Tuesday, December 21, 2010

The Gluurg Conjectures

Of all the religious concepts I have created and toyed with in the years -- and it is strange to realize how many I have created, from the Book of Spoons to the Church of the Auto-Deity to Nasirology to Crypto-Solipsism -- out of all of them, probably my proudest moment was the creation of Gluurg. Gluurg is just like God, you see. Except he's not God, he's Gluurg. Later on I ret-conned that Gluurg stood for something. Galactic Lifeform Universal Something Something Something. I believe the proper term is "backronym." But really there was no meaning. I liked the sound of Gluurg. I liked spelling it with the double u. The point of Gluurg is that Gluurg means nothing. Because Gluurg is just like God. Except he's not God, he's Gluurg.

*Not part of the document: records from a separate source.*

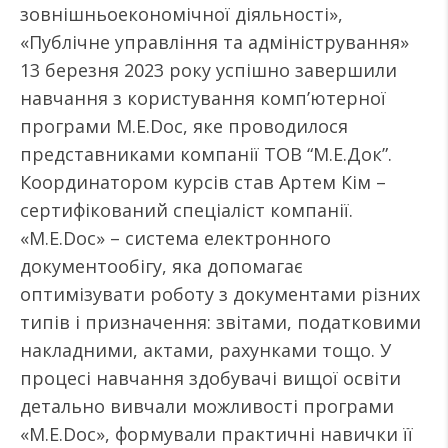
зовнішньоекономічної діяльності»,
«Публічне управління та адміністрування»
13 березня 2023 року успішно завершили
навчання з користування комп’ютерної
програми M.E.Doc, яке проводилося
представниками компанії ТОВ “М.Е.Док”.
Координатором курсів став Артем Кім –
сертифікований спеціаліст компанії.
«M.E.Doc» – система електронного
документообігу, яка допомагає
оптимізувати роботу з документами різних
типів і призначення: звітами, податковими
накладними, актами, рахунками тощо. У
процесі навчання здобувачі вищої освіти
детально вивчали можливості програми
«M.E.Doc», формували практичні навички її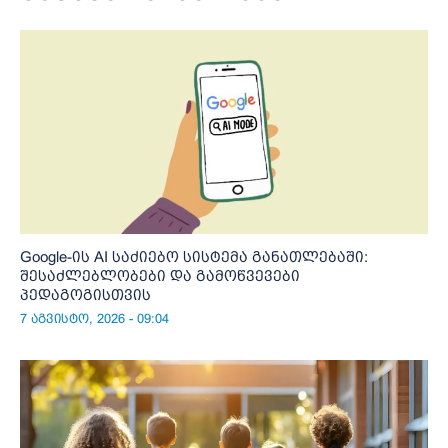
Google-ის AI საძიებო სისტემა განათლებაში:
შესაძლებლობები და გამოწვევები
პედაგოგისთვის
7 აგვისტო, 2026 - 09:04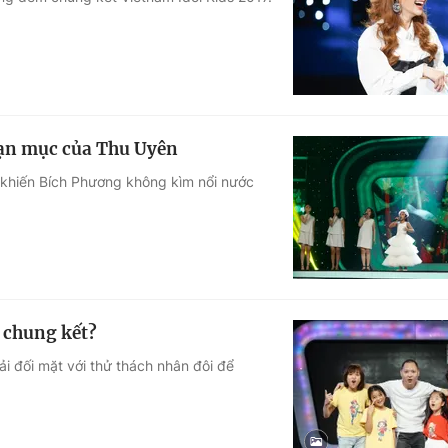
Góc ảnh
Giáo dục
Công nghệ
Tuyển sinh
Hitech Công ng
oạn mục của Thu Uyên
Học trực tuyến
Sản phẩm
 khiến Bích Phương không kìm nổi nước
g
Thị trường
Tư vấn
o chung kết?
ải đối mặt với thử thách nhân đôi để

It's like this. Every time some true believer makes a statement about God, replace "God" with "Gluurg" and see if it still sounds reasonable or if it sounds nuts:
  • Gluurg is the uncaused cause.
  • Gluurg moves in mysterious ways.
  • Gluurg is love.
  • Gluurg knows all, and sees all.
  • Gluurg is infinitely merciful and infinitely just.

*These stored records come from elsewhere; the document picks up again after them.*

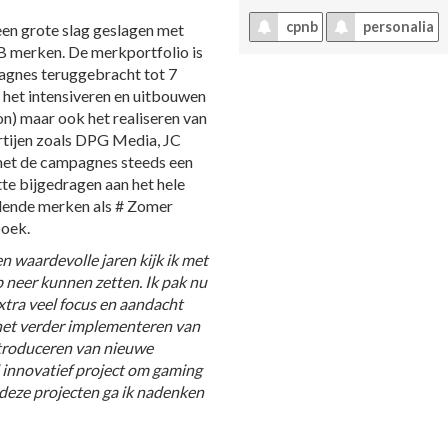
cpnb
personalia
een grote slag geslagen met
B merken. De merkportfolio is
agnes teruggebracht tot 7
 het intensiveren en uitbouwen
) maar ook het realiseren van
tijen zoals DPG Media, JC
et de campagnes steeds een
tte bijgedragen aan het hele
lende merken als # Zomer
oek.
en waardevolle jaren kijk ik met
b neer kunnen zetten. Ik pak nu
extra veel focus en aandacht
 het verder implementeren van
troduceren van nieuwe
 innovatief project om gaming
 deze projecten ga ik nadenken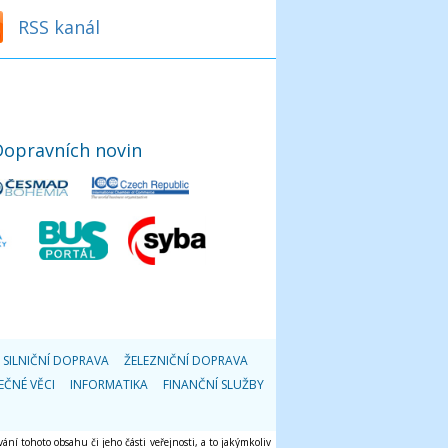
RSS kanál
Dopravních novin
SILNIČNÍ DOPRAVA
ŽELEZNIČNÍ DOPRAVA
EČNÉ VĚCI
INFORMATIKA
FINANČNÍ SLUŽBY
ání tohoto obsahu či jeho části veřejnosti, a to jakýmkoliv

  • Gluurg created the heavens and the earth in six days.
  • Gluurg exists outside of time and space.
  • Gluurg is transcendent and immanent in all things.

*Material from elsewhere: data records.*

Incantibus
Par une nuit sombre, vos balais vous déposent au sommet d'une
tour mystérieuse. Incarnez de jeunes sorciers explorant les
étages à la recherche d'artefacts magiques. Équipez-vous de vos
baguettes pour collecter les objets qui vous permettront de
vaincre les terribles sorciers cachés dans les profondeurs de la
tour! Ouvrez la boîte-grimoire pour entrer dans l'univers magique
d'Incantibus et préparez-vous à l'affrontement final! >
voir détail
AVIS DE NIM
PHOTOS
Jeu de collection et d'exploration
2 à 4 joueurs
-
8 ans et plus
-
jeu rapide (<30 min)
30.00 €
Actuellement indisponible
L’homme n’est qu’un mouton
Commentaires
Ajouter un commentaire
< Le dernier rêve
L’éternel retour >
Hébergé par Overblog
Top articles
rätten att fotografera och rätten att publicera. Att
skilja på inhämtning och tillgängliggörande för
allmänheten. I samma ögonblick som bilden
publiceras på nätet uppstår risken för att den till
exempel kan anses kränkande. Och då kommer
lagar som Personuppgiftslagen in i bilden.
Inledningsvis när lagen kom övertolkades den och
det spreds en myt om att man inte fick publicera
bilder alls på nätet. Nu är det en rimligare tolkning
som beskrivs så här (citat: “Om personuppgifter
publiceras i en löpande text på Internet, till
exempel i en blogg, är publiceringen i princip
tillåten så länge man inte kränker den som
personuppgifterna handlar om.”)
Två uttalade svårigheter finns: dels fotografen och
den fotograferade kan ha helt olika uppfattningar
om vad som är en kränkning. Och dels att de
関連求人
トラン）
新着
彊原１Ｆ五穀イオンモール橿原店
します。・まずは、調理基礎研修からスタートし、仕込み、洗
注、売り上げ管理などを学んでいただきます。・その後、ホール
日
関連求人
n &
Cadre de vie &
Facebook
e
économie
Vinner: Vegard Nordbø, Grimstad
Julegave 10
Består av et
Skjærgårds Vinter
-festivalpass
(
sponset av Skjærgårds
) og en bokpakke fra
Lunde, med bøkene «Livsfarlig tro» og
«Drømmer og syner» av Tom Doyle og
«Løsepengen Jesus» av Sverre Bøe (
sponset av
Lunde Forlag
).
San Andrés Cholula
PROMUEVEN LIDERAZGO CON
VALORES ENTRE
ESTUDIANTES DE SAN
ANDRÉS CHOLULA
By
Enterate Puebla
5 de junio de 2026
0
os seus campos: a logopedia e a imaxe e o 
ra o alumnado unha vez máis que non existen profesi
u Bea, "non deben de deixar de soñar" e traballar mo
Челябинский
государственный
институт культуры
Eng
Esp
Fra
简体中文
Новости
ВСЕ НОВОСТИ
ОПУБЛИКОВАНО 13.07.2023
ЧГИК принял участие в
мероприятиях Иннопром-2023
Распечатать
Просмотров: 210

  • It's in the Bible, Gluurg said it, that settles it.
And what you wind up with, is a description of a character that sounds something like a cross between a Jack Kirby super-hero and the guy from those Dos Equis "Most Interesting Man In The World" commercials. Someone making these sort of statements about this sort of character with a straight face would be necessarily insane in some variety.

This was the whole point of Gluurg. "Gluurg" is a syllable the same way "god" is. It is an accident of history and culture that the single syllable we use to express the concept of deity is "god" rather than "gluurg." So why would one syllable make for statements that sound credible to most of the populace, and the other one take on a completely different connotation?